--- Directive a ---
In the entries below, take the lines from the line with "പൊതു മദ്ധ്യത്തിൽ ഇളിച്ചുകൊണ്ട്" up to and including the line with "പതറാതെ ജനങ്ങളെ ചേർത്തു പിടിച്ചു", leave out any blank lines, and arrange them as a JSON list of strings with one string per line.

--- Source text ---

====

On Mon, 26 Mar 2001, Gerry Creager wrote:

> "John Anthony Kazos Jr." wrote:
> > 
> > Of course it does! :P In our dormitory rooms each person is intended to
> > use one 10-Base-T port, but we're going to run a box that connects to both
> > and balances the traffic across both. We're also going to set up similar
> > boxes in our friends' rooms, and balance the *services* between them.
> > We're going to squeeze out every ounce of bandwidth we can.
> > 
> > It's going to be fun, to say the least. :-)
> 
> Arrrrrggggggghhhhhhh!  Folks like you make bandwidth throlling by folks
> like me a necessity, to preserve what we have for the other campus
> users.  We have seen P2P activities drive us to 80+ percent utilization
> at times, with Napster-likes being the bulk thereof.  We've had servers
> and RPGs cause similar load problems, especially when we have a truly
> talented designer/developer pop up.

====

--- Material to process ---
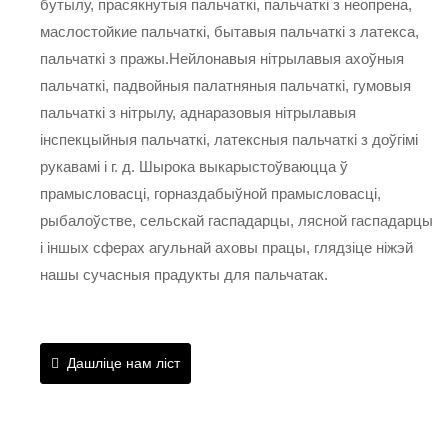
бутылу, прасякнутыя пальчаткі, пальчаткі з неопрена,
маслостойкие пальчаткі, бытавыя пальчаткі з латекса,
пальчаткі з пражы.Нейлонавыя нітрылавыя ахоўныя
пальчаткі, падвойныя палатняныя пальчаткі, гумовыя
пальчаткі з нітрылу, аднаразовыя нітрылавыя
інспекцыйныя пальчаткі, латексныя пальчаткі з доўгімі
рукавамі і г. д. Шырока выкарыстоўваюцца ў
прамысловасці, горназдабыўной прамысловасці,
рыбалоўстве, сельскай гаспадарцы, лясной гаспадарцы
і іншых сферах агульнай аховы працы, глядзіце ніжэй
нашы сучасныя прадукты для пальчатак.
Дашліце нам ліст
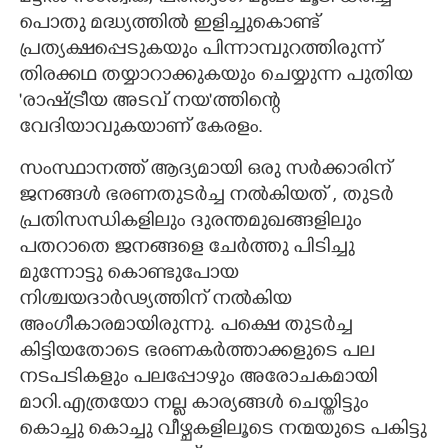
പൊതു മദ്ധ്യത്തിൽ ഇളിച്ചുകൊണ്ട്
പ്രത്യക്ഷപ്പെടുകയും പിന്നാമ്പുറത്തിരുന്ന്
തിരക്കഥ തയ്യാറാക്കുകയും ചെയ്യുന്ന പുതിയ
'രാഷ്ട്രീയ അടവ് നയ'ത്തിന്റെ
വേദിയാവുകയാണ് കേരളം.
സംസ്ഥാനത്ത് ആദ്യമായി ഒരു സർക്കാരിന്
ജനങ്ങൾ ഭരണതുടർച്ച നൽകിയത് , തുടർ
പ്രതിസന്ധികളിലും ദുരന്തമുഖങ്ങളിലും
പതറാതെ ജനങ്ങളെ ചേർത്തു പിടിച്ചു
മുന്നോട്ടു കൊണ്ടുപോയ
നിശ്ചയദാർഢ്യത്തിന് നൽകിയ
അംഗീകാരമായിരുന്നു. പക്ഷെ തുടർച്ച
കിട്ടിയതോടെ ഭരണകർത്താക്കളുടെ പല
നടപടികളും പലപ്പോഴും അരോചകമായി
മാറി.എത്രയോ നല്ല കാര്യങ്ങൾ ചെയ്തിട്ടും
കൊച്ചു കൊച്ചു വീഴ്ചകളിലൂടെ നന്മയുടെ പകിട്ടു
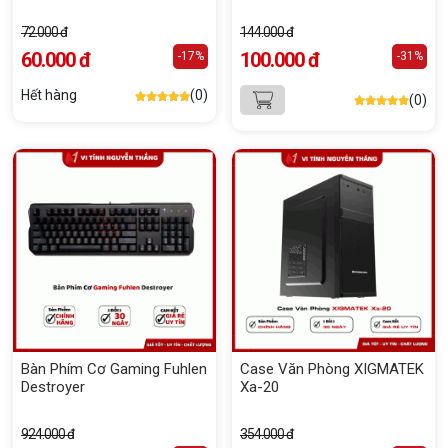
72.000 đ
144.000 đ
60.000 đ
100.000 đ
-17%
-31%
Hết hàng
(0)
(0)
Bàn Phím Cơ Gaming Fuhlen
Case Văn Phòng XIGMATEK
Destroyer
Xa-20
924.000 đ
354.000 đ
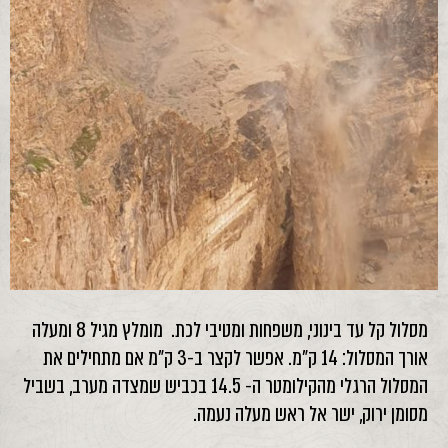
מסלול קל עד בינוני, משפחות ומטיבי לכת. מומלץ מגיל 8 ומעלה
אורך המסלול: 14 ק"מ. אפשר לקצר ב-3 ק"מ אם מתחילים את
המסלול הרגלי מהקילומטר ה- 14.5 בכביש שמצדה מערב, בשביל
מסומן ירוק, ישר אל ראש מעלה נעמה.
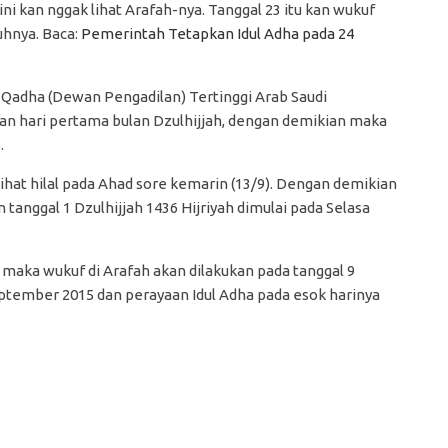
ini kan nggak lihat Arafah-nya. Tanggal 23 itu kan wukuf
uhnya. Baca:
Pemerintah Tetapkan Idul Adha pada 24
lis Qadha (Dewan Pengadilan) Tertinggi Arab Saudi
 hari pertama bulan Dzulhijjah, dengan demikian maka
.
hat hilal pada Ahad sore kemarin (13/9). Dengan demikian
 tanggal 1 Dzulhijjah 1436 Hijriyah dimulai pada Selasa
aka wukuf di Arafah akan dilakukan pada tanggal 9
eptember 2015 dan perayaan Idul Adha pada esok harinya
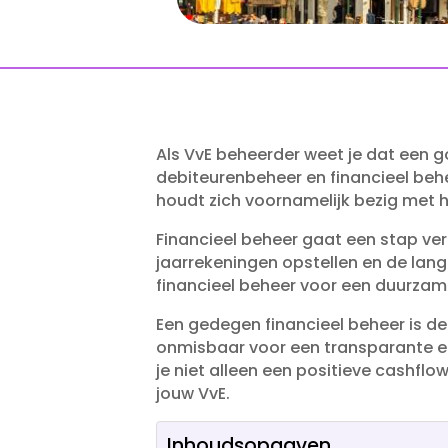
Als VvE beheerder weet je dat een go
debiteurenbeheer en financieel beh
houdt zich voornamelijk bezig met 
Financieel beheer gaat een stap verd
jaarrekeningen opstellen en de lange
financieel beheer voor een duurzame
Een gedegen financieel beheer is de
onmisbaar voor een transparante en
je niet alleen een positieve cashfl
jouw VvE.​
Inhoudsopgaven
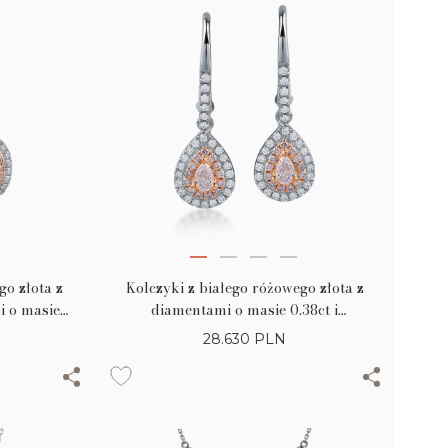
go złota z
Kolczyki z białego różowego złota z
 o masie
diamentami o masie 0.38ct i
ami o masie
bezbarwnymi diamentami o masie
28.630
PLN
0.31ct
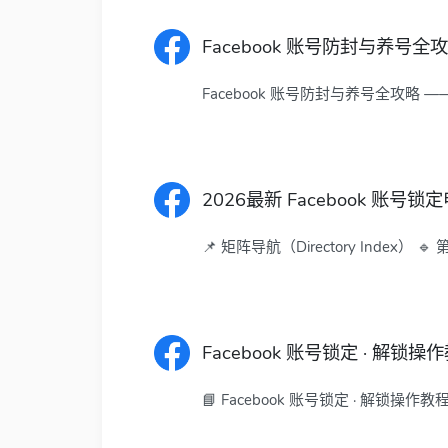
Facebook 账号防封与养号全
Facebook 账号防封与养号全攻略 
2026最新 Facebook 账号
📌 矩阵导航（Directory Index）
Facebook 账号锁定 · 解锁操
📘 Facebook 账号锁定 · 解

====

--- Directive b ---
According to the email excerpt, what utilization level have P2P activities driven the network to at times?

--- Your response a ---
[
  "പൊതു മദ്ധ്യത്തിൽ ഇളിച്ചുകൊണ്ട്",
  "പ്രത്യക്ഷപ്പെടുകയും പിന്നാമ്പുറത്തിരുന്ന്",
  "തിരക്കഥ തയ്യാറാക്കുകയും ചെയ്യുന്ന പുതിയ",
  "'രാഷ്ട്രീയ അടവ് നയ'ത്തിന്റെ",
  "വേദിയാവുകയാണ് കേരളം.",
  "സംസ്ഥാനത്ത് ആദ്യമായി ഒരു സർക്കാരിന്",
  "ജനങ്ങൾ ഭരണതുടർച്ച നൽകിയത് , തുടർ",
  "പ്രതിസന്ധികളിലും ദുരന്തമുഖങ്ങളിലും",
  "പതറാതെ ജനങ്ങളെ ചേർത്തു പിടിച്ചു"
]

--- Your response b ---
80+ percent utilization.